A divided Supreme Court on Tuesday invalidated a crucial component of the landmark Voting Rights Act of 1965, ruling that Congress has not taken into account the nation’s racial progress when singling out certain states for federal oversight.
The vote was 5 to 4, with Chief Justice John G. Roberts Jr. and the other conservative members of the court in the majority.
The court did not strike down the law itself or the provision that calls for special scrutiny of states with a history of discrimination. But it said Congress must come up with a new formula based on current data to determine which states should be subject to the requirements.
Proponents of the law, which protects minority voting rights, called the ruling a death knell. It will be almost impossible for a Congress bitterly divided along partisan lines to come up with such an agreement, they said.
There could be immediate consequences from the court’s ruling. Just hours after the ruling, Texas Attorney General Greg Abbott said his state will move forward with a voter-identification law that had been stopped by a panel of federal judges and will carry out redistricting changes that had been mired in court battles.
The act covers the Southern states of Alabama, Georgia, Louisiana, Mississippi, South Carolina, Texas and Virginia, as well as Alaska, Arizona and parts of seven other states. It requires them to receive “pre-clearance” from the U.S. attorney general or federal judges before making any changes to election or voting laws.
Roberts said the court had warned Congress four years ago, in a separate case, that its decision to continue using a formula based on “40-year-old facts” would lead to serious constitutional questions.
“Congress could have updated the coverage formula at that time, but did not do so,” Roberts wrote. “Its failure to act leaves us today with no choice but to declare [the formula] unconstitutional.”
He added, “Our country has changed, and while any racial discrimination in voting is too much, Congress must ensure that the legislation it passes to remedy that problem speaks to current conditions.”
He was joined by Justices Antonin Scalia, Anthony M. Kennedy, Clarence Thomas and Samuel A. Alito Jr.
One sign of racial progress has been the election of the nation’s first African American president, who said Tuesday that he was “deeply disappointed” in the decision.
“For nearly 50 years, the Voting Rights Act . . . has helped secure the right to vote for millions of Americans,” President Obama said in a statement. “Today’s decision invalidating one of its core provisions upsets decades of well-established practices that help make sure voting is fair, especially in places where voting discrimination has been historically prevalent.”
In Virginia, the state government presumably will no longer need approval from Washington for its new voter-ID law. The law could still be subject to a legal challenge, but the burden would be shifted to plaintiffs to show that the law would hurt minority voters.
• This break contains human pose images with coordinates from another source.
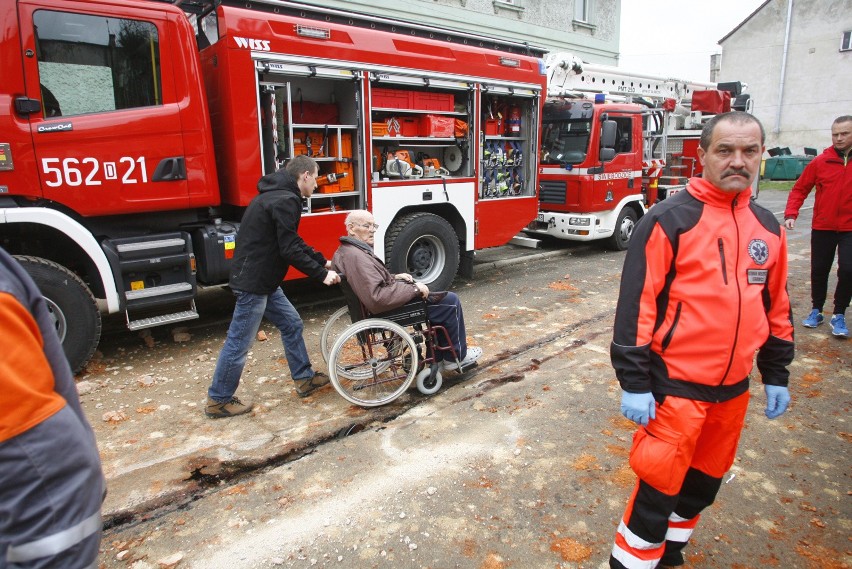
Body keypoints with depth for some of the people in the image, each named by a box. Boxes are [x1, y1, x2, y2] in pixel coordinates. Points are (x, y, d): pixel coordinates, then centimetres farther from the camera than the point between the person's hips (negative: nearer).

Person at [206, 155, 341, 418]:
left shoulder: (279, 195, 14)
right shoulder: (285, 201, -19)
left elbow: (294, 242, 20)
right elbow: (290, 250, -22)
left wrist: (323, 261, 18)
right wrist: (322, 274, -14)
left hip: (264, 280, 11)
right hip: (253, 282, -11)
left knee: (292, 324, 16)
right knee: (239, 342, 1)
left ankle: (304, 379, 28)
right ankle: (218, 401, 16)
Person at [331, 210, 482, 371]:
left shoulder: (345, 251, 6)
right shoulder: (356, 257, -27)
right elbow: (378, 299, -33)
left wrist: (394, 278, 8)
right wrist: (413, 288, -23)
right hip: (388, 312, -11)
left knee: (438, 299, 24)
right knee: (451, 302, -1)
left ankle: (438, 356, 29)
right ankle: (457, 357, 16)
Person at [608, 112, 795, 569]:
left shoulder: (768, 227, 7)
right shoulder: (669, 220, -13)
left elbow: (776, 306, 15)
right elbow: (636, 304, -16)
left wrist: (776, 374, 16)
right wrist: (634, 382, -17)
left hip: (734, 387, 7)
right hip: (675, 385, -6)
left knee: (704, 480, 20)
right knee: (660, 483, 1)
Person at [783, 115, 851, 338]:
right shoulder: (820, 162, -1)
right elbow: (800, 188, 1)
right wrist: (791, 213, -11)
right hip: (822, 227, 1)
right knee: (819, 270, 8)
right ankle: (816, 311, 25)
Attorney General Eric H. Holder Jr., who called the decision a “serious setback for voting rights,” said his department will “continue to carefully monitor jurisdictions around the country for voting changes that may hamper voting rights.”
“Let me be very clear,” Holder said. “We will not hesitate to take swift enforcement action, using every legal tool that remains available to us, against any jurisdiction that seeks to take advantage of the Supreme Court’s ruling by hindering eligible citizens’ full and free exercise of the franchise.”
Justice Ruth Bader Ginsburg emphasized the liberals’ disagreement with the decision by reading her dissent from the bench. She said the majority not only misread the lessons of the nation’s racial progress but also inserted itself into a decision that the Constitution’s Civil War amendments specifically leave for Congress.
“When confronting the most constitutionally invidious form of discrimination, and the most fundamental right in our democratic system, Congress’ power to act is at its height,” Ginsburg wrote in her dissent.
She noted that the 2006 extension of the Voting Rights Act, and the continued use of the formula in Section 4, was approved unanimously in the Senate and signed by President George W. Bush. “What has become of the court’s usual restraint?” she asked from the bench.
She invoked the Rev. Martin Luther King Jr. and the march from Selma to Montgomery. “ ‘The arc of the moral universe is long,’ he said, ‘but it bends toward justice’ if there is a steadfast commitment to see the task through to completion,” Ginsburg said. “That commitment has been disserved by today’s decision.”
She was joined in dissent by Justices Stephen G. Breyer, Sonia Sotomayor and Elena Kagan.